#### YOUR OBJECTIVE:
The job is to find each line of the records below that includes the word "dans" and copy it.

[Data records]
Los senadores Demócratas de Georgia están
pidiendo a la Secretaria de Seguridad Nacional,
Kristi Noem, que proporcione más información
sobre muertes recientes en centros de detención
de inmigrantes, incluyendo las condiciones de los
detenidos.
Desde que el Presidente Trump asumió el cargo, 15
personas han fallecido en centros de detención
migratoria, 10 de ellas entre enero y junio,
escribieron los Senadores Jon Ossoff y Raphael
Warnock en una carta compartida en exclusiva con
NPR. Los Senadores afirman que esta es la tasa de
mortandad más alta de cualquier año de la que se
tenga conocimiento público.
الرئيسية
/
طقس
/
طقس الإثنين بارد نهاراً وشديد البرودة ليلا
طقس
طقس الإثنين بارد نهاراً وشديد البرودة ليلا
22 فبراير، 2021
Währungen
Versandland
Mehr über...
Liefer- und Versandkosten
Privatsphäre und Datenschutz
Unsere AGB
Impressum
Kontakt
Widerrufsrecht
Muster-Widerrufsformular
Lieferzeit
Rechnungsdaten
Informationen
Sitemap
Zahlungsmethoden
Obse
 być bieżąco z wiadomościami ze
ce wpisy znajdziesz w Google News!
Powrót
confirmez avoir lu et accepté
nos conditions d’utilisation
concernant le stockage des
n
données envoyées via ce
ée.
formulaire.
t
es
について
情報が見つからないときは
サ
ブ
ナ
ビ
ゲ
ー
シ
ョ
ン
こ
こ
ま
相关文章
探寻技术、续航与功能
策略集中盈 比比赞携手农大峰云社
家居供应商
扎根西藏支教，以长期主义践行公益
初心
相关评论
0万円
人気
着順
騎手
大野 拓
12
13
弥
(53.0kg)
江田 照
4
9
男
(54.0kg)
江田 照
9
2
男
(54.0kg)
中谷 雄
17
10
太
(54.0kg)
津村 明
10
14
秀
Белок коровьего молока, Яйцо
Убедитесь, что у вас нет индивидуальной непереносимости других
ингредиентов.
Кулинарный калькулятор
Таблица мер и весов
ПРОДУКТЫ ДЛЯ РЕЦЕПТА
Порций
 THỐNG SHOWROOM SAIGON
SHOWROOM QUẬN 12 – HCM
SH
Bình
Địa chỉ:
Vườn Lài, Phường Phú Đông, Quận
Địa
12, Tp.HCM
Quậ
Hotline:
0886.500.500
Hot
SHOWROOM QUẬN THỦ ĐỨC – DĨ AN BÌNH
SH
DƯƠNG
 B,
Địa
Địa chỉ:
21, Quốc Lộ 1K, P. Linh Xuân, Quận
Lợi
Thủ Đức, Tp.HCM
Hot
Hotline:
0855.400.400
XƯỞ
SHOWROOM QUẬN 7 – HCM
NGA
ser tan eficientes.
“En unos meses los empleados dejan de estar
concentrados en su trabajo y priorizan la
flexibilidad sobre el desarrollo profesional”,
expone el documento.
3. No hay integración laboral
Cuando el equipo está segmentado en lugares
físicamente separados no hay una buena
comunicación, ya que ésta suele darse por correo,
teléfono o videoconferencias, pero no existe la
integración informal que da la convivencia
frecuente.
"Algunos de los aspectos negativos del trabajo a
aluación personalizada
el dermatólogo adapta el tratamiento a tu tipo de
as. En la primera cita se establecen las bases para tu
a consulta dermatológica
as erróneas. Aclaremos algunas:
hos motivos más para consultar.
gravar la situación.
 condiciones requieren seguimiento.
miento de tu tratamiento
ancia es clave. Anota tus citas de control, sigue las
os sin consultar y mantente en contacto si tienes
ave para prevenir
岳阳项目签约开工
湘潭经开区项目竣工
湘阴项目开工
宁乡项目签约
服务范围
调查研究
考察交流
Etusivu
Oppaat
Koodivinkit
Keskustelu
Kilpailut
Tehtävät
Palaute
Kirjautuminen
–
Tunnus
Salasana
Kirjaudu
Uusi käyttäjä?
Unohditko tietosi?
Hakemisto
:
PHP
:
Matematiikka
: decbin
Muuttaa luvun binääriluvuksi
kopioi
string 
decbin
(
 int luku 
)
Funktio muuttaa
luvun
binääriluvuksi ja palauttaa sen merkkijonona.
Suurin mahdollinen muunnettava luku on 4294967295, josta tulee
---
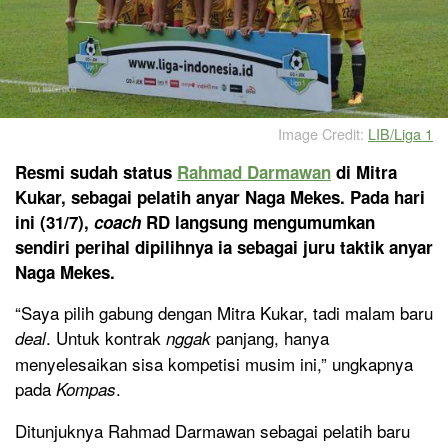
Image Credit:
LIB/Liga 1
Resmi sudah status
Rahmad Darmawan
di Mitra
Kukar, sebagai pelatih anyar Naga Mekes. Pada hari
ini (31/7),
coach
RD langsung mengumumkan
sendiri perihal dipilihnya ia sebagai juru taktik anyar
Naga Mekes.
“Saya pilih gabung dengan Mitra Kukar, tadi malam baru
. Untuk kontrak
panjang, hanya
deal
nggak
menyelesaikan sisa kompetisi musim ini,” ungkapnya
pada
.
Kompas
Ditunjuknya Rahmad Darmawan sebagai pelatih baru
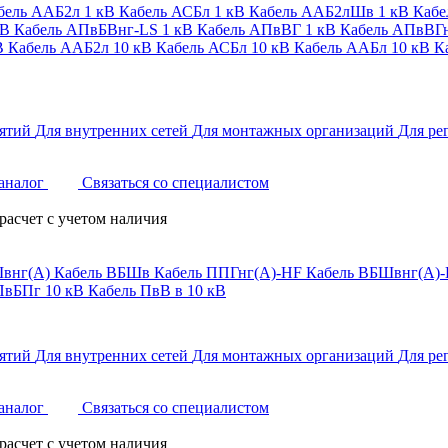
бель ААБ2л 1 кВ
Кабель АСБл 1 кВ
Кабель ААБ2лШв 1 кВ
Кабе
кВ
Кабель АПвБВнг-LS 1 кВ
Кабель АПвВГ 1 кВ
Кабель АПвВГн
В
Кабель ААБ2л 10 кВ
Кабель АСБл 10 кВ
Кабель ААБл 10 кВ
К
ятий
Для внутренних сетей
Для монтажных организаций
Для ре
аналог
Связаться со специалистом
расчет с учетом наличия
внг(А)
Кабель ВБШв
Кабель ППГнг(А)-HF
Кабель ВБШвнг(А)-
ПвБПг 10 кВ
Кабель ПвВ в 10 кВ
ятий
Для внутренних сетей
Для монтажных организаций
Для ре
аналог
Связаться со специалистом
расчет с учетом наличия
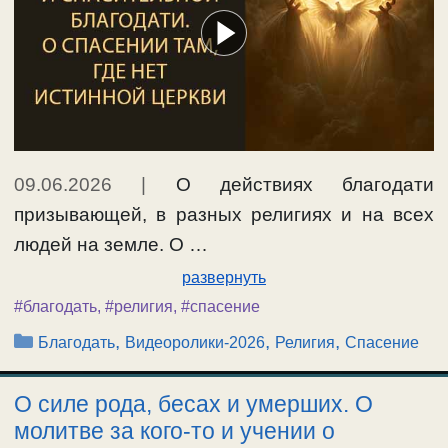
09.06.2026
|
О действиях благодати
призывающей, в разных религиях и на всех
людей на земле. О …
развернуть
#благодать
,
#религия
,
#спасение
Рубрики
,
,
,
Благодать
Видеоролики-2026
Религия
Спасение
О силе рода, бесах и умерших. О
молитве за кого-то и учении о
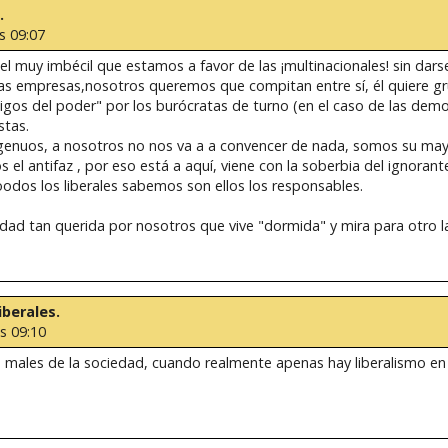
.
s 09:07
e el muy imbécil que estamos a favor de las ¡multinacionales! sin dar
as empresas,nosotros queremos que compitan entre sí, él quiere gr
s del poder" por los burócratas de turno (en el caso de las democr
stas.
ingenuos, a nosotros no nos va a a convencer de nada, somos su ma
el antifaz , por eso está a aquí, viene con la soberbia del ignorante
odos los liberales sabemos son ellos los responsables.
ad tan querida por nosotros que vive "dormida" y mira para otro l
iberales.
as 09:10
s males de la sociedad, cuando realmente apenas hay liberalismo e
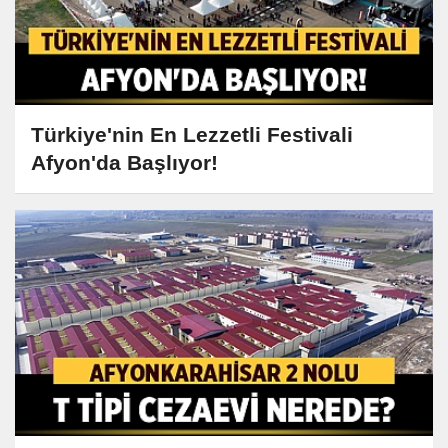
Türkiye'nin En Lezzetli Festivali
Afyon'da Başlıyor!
...
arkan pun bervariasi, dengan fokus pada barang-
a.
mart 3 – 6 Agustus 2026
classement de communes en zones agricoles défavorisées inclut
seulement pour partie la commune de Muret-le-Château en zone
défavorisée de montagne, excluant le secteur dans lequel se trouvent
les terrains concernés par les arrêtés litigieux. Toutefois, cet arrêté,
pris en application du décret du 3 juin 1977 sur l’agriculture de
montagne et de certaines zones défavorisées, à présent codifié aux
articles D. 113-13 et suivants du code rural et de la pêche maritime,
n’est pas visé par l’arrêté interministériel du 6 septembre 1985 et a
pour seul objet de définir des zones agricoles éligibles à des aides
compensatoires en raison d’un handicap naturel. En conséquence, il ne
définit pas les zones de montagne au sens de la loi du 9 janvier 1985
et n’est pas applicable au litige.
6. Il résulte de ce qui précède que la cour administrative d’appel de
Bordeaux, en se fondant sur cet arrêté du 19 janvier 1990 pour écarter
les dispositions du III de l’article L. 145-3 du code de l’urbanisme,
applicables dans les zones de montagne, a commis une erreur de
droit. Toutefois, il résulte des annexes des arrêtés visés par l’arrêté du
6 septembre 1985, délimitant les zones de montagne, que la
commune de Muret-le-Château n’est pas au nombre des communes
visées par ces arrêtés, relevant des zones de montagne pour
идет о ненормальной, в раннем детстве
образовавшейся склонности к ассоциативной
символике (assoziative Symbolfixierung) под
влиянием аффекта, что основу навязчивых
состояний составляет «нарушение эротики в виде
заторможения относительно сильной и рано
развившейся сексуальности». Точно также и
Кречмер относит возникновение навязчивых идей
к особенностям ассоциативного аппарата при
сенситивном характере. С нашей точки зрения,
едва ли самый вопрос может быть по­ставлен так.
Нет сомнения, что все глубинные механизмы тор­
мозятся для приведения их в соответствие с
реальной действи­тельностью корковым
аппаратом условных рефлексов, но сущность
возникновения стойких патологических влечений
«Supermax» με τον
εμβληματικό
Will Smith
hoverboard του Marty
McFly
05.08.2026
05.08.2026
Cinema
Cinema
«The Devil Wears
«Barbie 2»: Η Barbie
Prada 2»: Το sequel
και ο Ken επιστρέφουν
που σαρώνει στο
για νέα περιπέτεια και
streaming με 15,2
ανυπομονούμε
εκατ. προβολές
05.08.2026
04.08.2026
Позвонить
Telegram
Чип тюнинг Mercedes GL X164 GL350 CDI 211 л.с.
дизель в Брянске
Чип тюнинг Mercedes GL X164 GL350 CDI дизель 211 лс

#### ANSWER SPACE:
défavorisée de montagne, excluant le secteur dans lequel se trouvent
applicables dans les zones de montagne, a commis une erreur de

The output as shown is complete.